── INPUT DATA ──

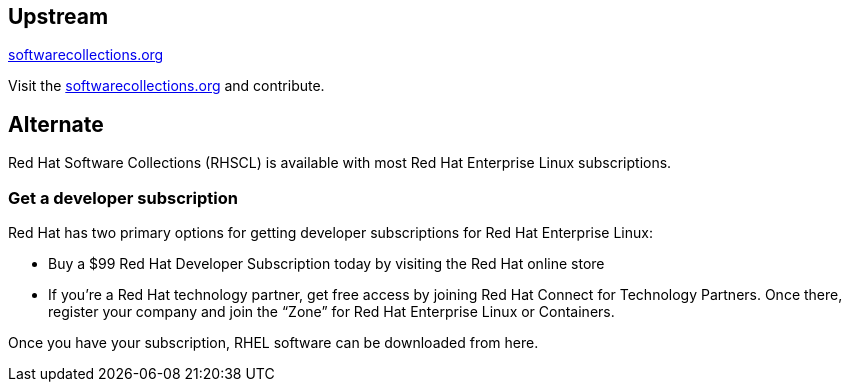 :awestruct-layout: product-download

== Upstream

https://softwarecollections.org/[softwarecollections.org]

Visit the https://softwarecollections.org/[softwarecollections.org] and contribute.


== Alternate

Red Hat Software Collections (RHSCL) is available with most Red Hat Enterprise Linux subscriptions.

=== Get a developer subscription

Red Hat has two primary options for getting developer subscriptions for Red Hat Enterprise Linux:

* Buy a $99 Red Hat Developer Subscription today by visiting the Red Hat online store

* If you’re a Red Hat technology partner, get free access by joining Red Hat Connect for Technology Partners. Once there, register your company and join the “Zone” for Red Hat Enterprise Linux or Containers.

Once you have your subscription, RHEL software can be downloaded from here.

───

■ JOB ITEM
Extract each line from the entries above that contains the string "softwarecollections".

■ RESPONSE AREA
https://softwarecollections.org/[softwarecollections.org]
Visit the https://softwarecollections.org/[softwarecollections.org] and contribute.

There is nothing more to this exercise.